While the diaphragm control was taken over into series production, Yamaha decided to use the piston edge control for the Production Racer up to model year 1984 (TZ 250 L). With the TZ 250 N model, the inlet diaphragm was also controlled in the TZ engine. The fresh oil system provided by Yamaha was easily converted to mixed lubrication (1:20) by some private drivers.

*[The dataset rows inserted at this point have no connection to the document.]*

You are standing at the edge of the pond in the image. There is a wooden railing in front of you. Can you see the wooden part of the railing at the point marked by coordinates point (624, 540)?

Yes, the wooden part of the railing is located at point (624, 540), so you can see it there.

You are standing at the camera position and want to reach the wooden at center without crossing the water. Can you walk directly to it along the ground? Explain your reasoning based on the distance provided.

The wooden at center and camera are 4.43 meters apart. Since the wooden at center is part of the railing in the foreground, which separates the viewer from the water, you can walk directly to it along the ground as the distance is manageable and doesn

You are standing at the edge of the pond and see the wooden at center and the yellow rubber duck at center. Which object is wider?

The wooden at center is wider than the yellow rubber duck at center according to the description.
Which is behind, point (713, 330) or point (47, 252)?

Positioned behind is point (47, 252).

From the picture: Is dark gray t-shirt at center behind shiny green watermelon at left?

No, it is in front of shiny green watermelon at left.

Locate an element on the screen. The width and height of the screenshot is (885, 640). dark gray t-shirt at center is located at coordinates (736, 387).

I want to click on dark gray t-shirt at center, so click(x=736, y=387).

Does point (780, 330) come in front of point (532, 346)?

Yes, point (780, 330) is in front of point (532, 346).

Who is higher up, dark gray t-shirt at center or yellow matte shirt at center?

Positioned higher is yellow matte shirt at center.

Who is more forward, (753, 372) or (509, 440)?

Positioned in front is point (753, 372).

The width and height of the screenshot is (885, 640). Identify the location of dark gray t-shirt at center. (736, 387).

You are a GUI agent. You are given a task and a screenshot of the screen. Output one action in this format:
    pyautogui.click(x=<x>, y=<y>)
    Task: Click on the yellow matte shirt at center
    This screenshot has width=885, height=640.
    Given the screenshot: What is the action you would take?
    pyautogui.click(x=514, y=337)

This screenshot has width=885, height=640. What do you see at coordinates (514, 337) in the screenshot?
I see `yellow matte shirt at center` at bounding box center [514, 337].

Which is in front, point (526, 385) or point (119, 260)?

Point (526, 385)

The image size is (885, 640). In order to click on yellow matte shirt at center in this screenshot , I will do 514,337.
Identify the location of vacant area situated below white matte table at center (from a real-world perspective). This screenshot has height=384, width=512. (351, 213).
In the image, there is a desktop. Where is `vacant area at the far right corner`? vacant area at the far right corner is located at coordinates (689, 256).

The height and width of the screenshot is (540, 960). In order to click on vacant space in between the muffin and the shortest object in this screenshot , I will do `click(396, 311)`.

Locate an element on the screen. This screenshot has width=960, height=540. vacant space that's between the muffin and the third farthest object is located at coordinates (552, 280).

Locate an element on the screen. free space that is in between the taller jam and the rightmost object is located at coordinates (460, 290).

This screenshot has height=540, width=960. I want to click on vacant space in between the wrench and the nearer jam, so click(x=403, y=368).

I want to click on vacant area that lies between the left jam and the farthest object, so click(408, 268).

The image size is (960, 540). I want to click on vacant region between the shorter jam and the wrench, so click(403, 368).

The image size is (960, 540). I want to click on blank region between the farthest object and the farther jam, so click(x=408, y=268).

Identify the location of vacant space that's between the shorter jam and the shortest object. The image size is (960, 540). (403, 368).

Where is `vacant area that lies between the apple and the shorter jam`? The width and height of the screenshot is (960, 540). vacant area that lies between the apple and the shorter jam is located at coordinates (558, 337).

The power was transmitted via a chain to the rear wheel via a six-speed gearbox. The chassis consisted of a double-loop tubular frame with a telescopic fork and two spring struts on the rear swing arm. At the front, a worried Duo-duplex brake on the rear wheel a duplex brake for the delay. With the model TZ 250 C (1975), the chassis was revised, and a cantilever swing arm with central spring strut and disc brakes were introduced. The petrol tank held 23 liters, the oil supply was 1.5 liters.

In 1991, the engine of the TZ 250 was thoroughly revised and adapted to the factory racing machine (YZR 250). The new model series, now with a V-engine, was delivered to selected riders until 2004.